About the other stuff lets take that off list. I think what we should
do is share information back and forth on what we've discovered and
exchange source code. I've pretty much decided to write my own
library/interface given the fact this is part of a commercial product
and I want the function names etc to all match the rest of the engine.
Plus to have the ability to recompile for 32-bit and 64-bit platforms
as needed. However, I don't see why we can't share source code,
ideas, etc to have two fully functional libraries available for use.

Cheers!

On 11/2/11, QuentinC <quent...@cfardel.net> wrote:
> Hello Thomas,
>
> Do they want to have applications working with their screen reader or not ?
> Such an API is normally made for being publicly available. Look at
> twitter and google, they are commercial companies but their respective
> API are publicly available. Having to pay to use some of the services
> provided by the API is another problem. The API itself can always be
> downloaded freely.
> Dolphin  must understand that such an API is made to work with their
> screen reader and improve existing applications, not to break,
> decompile, crack it or whatever. Being so protective is suspect, it may
> proof that their API is bad made and that it allows to do too many
> things and/or enter too deeply in their proprietary code. That would be
> a valuable reason to protect it so much, otherwise I don't see what's
> the problem.
>
> To be honnest, I haven't considered potential legality issues. I already
> use JFW API for ages, and I'm sure FS completely don't care if I use it.
> Anyway, their API is so made that you are totally unable to break or
> crack something. You can just be collaborative and tell the API to say
> something, or run a script.
>
>
> Where I got my information: nothing is really secret there
> * JFW: it was a long time ago, in a french blind programming
> mailing-list. The creator of SoundRTS sent me a zip containing
> jfwapi.dll and corresponding header. Nowadays however, we shouldn't use
> jfwapi.dll anymore but use the COM interface directly. I got the
> information about the COM interface by using OLE explorer and my though
> was confirmed when I read say tools source later.
> * NVDA: I have nothing else that what is publicly available, and it's
> sufficient. Something is to mention, the return values of the functions
> are pretty unclear. I tested myself with my copy of NVDA to exactly
> clarify how it works exactly.
> * System access: I don't remember who sent me a zip containing the DLL
> and the headers, but it was by mail. Only recently I was able to ask
> somebody to test.
> * Window eye: I just allmost copied and translated from VB to C the code
> in say tools package by jamal. I asked somebody else to test it. I was
> unable to install window eye demo in a XP VM, the install systematically
> crashes. I'm not a window eye customer and don't want to be unless I'm
> obliged, so I never contacted them, I think this is rather impolite.
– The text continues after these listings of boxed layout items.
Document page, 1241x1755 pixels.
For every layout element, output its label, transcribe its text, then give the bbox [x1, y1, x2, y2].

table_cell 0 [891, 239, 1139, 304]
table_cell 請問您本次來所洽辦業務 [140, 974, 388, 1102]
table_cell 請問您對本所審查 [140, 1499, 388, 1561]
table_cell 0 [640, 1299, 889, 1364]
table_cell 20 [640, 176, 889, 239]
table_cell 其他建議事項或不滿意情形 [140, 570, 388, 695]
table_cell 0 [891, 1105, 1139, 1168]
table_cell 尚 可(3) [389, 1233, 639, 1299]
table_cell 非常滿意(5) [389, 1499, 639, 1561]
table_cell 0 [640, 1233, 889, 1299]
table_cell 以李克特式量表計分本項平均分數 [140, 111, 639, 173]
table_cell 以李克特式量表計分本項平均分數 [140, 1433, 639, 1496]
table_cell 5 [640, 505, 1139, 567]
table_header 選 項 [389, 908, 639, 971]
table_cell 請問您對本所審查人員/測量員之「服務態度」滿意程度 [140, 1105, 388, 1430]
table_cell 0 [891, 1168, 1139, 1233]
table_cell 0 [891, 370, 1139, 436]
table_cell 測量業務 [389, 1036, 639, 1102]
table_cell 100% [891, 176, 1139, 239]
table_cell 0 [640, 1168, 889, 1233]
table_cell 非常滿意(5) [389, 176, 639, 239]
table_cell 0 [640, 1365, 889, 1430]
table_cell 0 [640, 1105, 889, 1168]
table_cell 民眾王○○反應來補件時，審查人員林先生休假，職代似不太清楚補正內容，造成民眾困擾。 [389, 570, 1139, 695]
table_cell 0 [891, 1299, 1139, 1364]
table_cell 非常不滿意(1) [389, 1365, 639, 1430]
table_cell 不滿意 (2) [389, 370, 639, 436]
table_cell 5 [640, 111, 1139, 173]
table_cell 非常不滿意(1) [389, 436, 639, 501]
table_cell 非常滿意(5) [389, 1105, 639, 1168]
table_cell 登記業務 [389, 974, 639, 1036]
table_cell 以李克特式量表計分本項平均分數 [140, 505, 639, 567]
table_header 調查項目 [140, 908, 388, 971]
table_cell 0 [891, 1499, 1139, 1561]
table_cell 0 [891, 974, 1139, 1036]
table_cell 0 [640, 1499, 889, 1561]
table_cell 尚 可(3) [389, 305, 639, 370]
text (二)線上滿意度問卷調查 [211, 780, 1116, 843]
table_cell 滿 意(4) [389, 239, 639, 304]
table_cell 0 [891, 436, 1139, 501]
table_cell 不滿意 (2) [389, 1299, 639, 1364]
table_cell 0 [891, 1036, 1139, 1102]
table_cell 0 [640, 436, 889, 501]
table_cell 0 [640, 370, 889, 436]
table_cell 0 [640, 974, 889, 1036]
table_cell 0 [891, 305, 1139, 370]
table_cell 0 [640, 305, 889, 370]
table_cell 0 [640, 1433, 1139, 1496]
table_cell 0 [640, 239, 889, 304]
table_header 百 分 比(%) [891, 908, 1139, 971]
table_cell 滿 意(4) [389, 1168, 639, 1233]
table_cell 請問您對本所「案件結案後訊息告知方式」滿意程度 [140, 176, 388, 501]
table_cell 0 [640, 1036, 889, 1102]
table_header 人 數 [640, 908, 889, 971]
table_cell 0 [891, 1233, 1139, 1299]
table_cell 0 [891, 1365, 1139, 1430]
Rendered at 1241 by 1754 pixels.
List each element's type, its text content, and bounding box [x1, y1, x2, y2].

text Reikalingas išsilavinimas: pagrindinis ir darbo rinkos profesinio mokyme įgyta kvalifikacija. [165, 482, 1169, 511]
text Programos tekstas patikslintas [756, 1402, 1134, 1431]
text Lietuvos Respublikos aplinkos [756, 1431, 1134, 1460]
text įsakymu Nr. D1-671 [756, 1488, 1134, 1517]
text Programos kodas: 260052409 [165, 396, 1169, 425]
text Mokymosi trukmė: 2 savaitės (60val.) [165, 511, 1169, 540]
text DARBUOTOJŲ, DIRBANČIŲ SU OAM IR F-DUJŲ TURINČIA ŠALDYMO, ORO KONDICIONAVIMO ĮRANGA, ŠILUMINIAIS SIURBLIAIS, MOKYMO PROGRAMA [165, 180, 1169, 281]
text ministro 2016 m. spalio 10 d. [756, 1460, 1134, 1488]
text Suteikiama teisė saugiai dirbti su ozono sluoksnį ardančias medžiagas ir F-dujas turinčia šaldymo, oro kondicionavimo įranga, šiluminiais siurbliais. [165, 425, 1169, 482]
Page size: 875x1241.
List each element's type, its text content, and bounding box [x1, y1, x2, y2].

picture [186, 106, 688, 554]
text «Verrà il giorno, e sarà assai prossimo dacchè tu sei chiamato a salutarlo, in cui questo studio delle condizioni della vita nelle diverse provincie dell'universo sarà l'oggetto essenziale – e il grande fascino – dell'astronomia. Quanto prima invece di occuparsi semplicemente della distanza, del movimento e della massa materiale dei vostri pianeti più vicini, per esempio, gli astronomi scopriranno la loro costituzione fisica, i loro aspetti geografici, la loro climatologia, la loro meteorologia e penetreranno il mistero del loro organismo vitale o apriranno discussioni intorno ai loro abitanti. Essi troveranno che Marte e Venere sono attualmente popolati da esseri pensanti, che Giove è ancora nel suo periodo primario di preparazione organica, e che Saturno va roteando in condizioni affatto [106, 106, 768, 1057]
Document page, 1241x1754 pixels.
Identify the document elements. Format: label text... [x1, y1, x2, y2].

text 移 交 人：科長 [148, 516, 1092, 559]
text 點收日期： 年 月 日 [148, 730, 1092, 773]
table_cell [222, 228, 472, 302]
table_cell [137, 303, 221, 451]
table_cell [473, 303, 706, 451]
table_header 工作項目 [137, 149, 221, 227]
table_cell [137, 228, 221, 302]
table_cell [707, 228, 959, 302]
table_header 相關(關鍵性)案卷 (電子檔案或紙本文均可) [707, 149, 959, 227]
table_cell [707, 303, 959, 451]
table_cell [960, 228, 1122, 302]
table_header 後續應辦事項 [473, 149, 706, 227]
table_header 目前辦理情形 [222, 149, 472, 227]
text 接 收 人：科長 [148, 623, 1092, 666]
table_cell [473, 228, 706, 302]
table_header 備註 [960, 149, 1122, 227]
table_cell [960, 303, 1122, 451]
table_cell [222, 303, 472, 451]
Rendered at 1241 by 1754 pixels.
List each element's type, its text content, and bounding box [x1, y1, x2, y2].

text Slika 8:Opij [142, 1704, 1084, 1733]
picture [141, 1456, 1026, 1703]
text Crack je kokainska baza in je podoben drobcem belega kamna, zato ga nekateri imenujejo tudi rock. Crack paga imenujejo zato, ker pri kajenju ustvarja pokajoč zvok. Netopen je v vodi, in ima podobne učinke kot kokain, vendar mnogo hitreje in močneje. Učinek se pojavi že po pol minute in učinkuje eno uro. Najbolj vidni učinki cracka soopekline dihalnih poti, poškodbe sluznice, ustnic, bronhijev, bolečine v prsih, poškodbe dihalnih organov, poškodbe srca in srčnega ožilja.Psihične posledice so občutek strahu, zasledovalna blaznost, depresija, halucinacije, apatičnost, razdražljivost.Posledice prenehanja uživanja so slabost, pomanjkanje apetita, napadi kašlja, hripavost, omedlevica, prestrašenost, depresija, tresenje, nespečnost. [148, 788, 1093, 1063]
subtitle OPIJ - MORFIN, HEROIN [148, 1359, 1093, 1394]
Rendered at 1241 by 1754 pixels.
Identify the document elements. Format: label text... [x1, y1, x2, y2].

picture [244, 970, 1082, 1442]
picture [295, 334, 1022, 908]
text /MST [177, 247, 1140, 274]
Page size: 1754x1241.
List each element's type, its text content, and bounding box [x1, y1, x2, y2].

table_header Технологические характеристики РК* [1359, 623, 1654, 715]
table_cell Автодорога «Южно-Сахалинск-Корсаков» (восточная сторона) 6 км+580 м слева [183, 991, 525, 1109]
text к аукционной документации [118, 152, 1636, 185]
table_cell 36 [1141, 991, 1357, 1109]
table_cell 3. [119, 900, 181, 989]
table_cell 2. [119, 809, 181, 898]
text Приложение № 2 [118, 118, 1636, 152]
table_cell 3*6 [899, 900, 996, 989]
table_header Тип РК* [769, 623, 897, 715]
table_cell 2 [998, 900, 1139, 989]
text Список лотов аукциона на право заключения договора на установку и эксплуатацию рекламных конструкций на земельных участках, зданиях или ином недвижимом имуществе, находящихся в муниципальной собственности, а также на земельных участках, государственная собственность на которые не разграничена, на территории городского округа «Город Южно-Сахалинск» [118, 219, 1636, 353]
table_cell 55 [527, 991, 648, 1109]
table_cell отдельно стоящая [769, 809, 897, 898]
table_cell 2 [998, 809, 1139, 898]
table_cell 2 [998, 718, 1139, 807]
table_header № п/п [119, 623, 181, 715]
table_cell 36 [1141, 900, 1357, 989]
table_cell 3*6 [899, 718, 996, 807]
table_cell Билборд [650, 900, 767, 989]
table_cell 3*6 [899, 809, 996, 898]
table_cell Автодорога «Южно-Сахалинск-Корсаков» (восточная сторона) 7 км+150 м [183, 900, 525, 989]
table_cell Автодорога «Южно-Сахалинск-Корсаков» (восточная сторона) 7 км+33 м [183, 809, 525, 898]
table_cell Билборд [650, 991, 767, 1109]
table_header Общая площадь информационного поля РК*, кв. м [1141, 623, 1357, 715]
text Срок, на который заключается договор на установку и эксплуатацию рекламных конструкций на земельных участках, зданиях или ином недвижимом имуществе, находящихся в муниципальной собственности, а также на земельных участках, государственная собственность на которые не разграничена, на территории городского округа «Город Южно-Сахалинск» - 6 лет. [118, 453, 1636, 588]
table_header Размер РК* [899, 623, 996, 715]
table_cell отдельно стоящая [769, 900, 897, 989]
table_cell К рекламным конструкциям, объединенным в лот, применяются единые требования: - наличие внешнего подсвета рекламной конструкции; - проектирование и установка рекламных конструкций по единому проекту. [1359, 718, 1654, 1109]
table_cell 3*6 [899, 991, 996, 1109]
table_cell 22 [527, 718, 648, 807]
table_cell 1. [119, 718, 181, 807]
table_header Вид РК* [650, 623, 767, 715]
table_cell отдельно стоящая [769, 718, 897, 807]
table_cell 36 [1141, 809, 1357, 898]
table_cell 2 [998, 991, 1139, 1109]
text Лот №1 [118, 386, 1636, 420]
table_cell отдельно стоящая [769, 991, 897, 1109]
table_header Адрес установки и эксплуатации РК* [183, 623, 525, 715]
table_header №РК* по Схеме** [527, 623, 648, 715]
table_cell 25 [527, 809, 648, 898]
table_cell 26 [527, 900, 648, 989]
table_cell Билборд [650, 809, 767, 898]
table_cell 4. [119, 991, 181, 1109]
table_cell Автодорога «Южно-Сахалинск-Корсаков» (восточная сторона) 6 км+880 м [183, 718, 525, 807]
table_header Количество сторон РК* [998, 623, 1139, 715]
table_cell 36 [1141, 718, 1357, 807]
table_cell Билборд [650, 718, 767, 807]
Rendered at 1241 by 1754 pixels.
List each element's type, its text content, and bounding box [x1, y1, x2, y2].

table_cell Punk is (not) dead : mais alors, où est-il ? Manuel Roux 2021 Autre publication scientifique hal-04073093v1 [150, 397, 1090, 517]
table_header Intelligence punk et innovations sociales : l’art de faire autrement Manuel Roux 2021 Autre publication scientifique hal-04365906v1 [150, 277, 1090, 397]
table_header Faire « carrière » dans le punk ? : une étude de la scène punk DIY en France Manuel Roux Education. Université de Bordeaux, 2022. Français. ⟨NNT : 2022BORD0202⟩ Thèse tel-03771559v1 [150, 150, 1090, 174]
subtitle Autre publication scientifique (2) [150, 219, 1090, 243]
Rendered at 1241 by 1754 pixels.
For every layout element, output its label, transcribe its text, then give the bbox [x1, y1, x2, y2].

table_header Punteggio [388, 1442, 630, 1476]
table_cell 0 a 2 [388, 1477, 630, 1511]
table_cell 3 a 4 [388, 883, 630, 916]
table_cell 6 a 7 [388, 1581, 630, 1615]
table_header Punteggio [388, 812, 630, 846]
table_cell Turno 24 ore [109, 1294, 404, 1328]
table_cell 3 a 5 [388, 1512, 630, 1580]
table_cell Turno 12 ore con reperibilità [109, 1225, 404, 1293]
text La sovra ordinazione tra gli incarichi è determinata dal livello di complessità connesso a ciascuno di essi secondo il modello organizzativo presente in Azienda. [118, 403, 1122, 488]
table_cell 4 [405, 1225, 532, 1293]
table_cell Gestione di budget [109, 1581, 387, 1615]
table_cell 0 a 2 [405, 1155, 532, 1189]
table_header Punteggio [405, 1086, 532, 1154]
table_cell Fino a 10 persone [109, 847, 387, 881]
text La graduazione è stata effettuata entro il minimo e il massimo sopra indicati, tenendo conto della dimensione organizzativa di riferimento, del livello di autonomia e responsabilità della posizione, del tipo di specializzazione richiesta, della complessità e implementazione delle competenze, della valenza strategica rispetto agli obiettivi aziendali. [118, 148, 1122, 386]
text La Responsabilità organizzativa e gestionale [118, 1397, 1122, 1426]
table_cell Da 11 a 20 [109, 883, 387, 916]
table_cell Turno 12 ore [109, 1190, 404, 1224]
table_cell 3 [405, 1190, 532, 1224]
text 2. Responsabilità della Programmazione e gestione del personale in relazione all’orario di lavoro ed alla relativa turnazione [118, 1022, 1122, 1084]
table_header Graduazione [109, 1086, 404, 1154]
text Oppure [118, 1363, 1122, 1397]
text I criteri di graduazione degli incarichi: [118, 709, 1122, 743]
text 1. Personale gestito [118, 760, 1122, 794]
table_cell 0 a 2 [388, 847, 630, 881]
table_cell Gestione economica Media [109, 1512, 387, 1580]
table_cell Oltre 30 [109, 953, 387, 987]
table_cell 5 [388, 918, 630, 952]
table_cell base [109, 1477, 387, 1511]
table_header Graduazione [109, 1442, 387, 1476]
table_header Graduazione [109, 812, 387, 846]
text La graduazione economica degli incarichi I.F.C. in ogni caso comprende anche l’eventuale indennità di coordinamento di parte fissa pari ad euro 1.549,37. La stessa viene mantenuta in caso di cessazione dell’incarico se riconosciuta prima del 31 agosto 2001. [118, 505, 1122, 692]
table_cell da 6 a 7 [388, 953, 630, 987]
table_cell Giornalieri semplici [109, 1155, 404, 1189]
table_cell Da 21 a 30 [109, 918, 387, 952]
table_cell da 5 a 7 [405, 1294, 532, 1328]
> I'm sure we can improve that part of the code.
>
> One interesting thing about my API is the following: if you quit jaws
> and start NVDA, then my code notice that jaws was exited and
> automatically connect to NVDA, without quitting the application using
> the API. It works also if you do the reverse, quitting NVDA and start
> jaws. For window eye and sytem access that thing doesn't work because I
> don't have any info on return values from the say functions.